ABUJA – Authorities in Nigeria have announced that government workers who have not received Covid-19 jabs will not be allowed into their offices from December.

This effectively makes covid vaccines mandatory for federal civil servants across the country – a policy the government has been considering for several months.

Chairman of the Presidential Steering Committee on Covid-19 Boss Mustapha said proof of a negative Covid test done within 72 hours will be the only other option for government employees.

The government has not made any mention of visitors to its offices.

Nigeria has so far fully vaccinated just one percent of its population of more than 200 million.

Inadequate vaccine doses and hesitancy by the citizens are blamed for the low vaccination rate. But millions of doses it has received in recent months through the Covax facility are expected to boost the vaccination campaign.

In Italy, the government will require all workers to show a coronavirus health pass from today, one of the world’s toughest anti-Covid regimes that has already sparked riots and which many fear will cause “chaos.”

More than 85 percent of Italians over the age of 12 have received at least one shot of a Covid-19 vaccine, making them eligible for the so-called Green Pass certificate.

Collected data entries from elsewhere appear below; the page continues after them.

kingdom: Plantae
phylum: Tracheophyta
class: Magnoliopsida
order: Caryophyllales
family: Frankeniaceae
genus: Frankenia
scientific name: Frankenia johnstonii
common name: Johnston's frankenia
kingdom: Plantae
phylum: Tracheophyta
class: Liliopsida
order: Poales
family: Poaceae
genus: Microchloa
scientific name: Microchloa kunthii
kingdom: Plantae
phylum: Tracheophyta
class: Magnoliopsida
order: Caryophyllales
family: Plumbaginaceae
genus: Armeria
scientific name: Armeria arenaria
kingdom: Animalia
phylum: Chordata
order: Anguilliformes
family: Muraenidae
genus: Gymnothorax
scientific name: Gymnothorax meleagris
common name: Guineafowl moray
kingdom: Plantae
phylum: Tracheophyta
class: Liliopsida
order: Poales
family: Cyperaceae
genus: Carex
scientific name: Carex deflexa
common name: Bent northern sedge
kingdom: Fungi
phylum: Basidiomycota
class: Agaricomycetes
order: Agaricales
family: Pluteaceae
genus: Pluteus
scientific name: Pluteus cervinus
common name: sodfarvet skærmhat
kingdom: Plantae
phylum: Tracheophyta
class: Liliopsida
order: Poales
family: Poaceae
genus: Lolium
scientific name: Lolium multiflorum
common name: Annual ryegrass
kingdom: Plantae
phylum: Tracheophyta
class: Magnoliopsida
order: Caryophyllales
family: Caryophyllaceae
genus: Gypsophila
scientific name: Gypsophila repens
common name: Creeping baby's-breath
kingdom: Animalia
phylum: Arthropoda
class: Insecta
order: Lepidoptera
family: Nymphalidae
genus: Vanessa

But according to various estimates, about 2.5 million of the country’s 23 million workers are unvaccinated, and risk being denied access to the workplace.

“You have no idea of the chaos that we will have in firms,” the president of the heavily industrialised northern Veneto region, Luca Zaia, said recently.

Unvaccinated workers can still get a Green Pass by getting tested for coronavirus or with a certificate of recovery, if they contracted the virus within the previous six months. – BBC/AFP.